I adore the artisanal cheese stores and chocolate stores and the fancy delis where you can ‘pop in’ for kombucha or homemade red lentil soup. I love the people—the combination of well-heeled locals and wide-eyed tourists. I love the pretty, colourful streets and the cafe society. I love that even going out for a loaf of bread feels like a treat.

And, most of all, I adore coming home and shutting my glossy slate-grey front door behind me and feeling instantly cocooned in my carefully crafted sanctuary. It being Notting Hill, you pay a small fortune for a townhouse with a postage-stamp-sized backyard, but no matter.

There’s a private residents’ garden over the road—not dissimilar to the one in the movie—and the tiny courtyard out the back of our house features whitewashed walls and lots of trailing star of jasmine and a floor of the prettiest grey and white tiles. It’s more like an outdoor room than a backyard.

Up one flight of stairs are our formal reception rooms, papered in a green-and-white leaf print and lined with bookshelves that heave with a mixture of political biographies and romances. John’s Cold War thrillers are gone from the shelves, but you’d hardly notice given the shit-tonne of books I have.

Down here in the kitchen, however, is where I spend most of my time, sitting at our island with a cup of tea or coffee. No matter that the island is cluttered with unopened mail and the boys’ pencil cases and a pile of cook books that I leafed through and bookmarked earlier this week in a fit of productivity that hasn’t actually resulted in any recipe-based cooking on my part.

Yet.

None of it matters, because the clutter is a sign of a happy, if messy, life, and I value that, I cling to that, even more now that I have a failed marriage behind me.

I sit on my favourite barstool, and I swirl a ginger and turmeric tea bag around in my mug as the boys dash around the island.

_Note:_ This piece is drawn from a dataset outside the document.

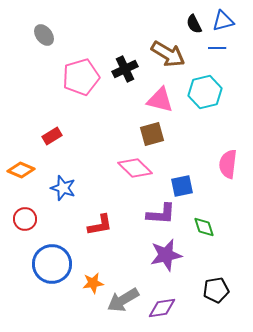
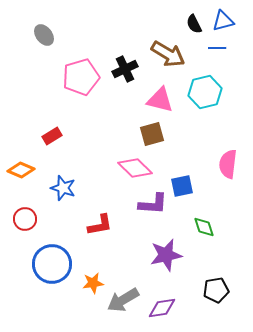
purple L-shape: moved 8 px left, 10 px up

If someone were to take a slow lens shot of us right now, I’d be the sole identifiable subject, Pip and Kit nothing more substantive than a blur of colour and movement.

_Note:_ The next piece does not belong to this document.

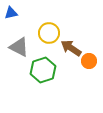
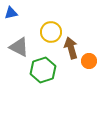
yellow circle: moved 2 px right, 1 px up
brown arrow: rotated 40 degrees clockwise
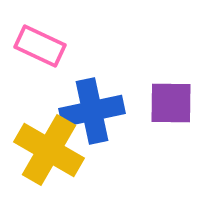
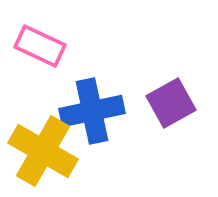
purple square: rotated 30 degrees counterclockwise
yellow cross: moved 6 px left, 1 px down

‘Did you pack your cricket whites?’ I ask. With these two, it’s always a matter of walking the tightrope between ensuring they have the basics while trying not to foster total helplessness. It would be cruel to send them off for a weekend in Norfolk without checking they at least had clean underwear and their plush cuddly toys, but I’m conscious that the more I pick up after them, the less independent they’ll be.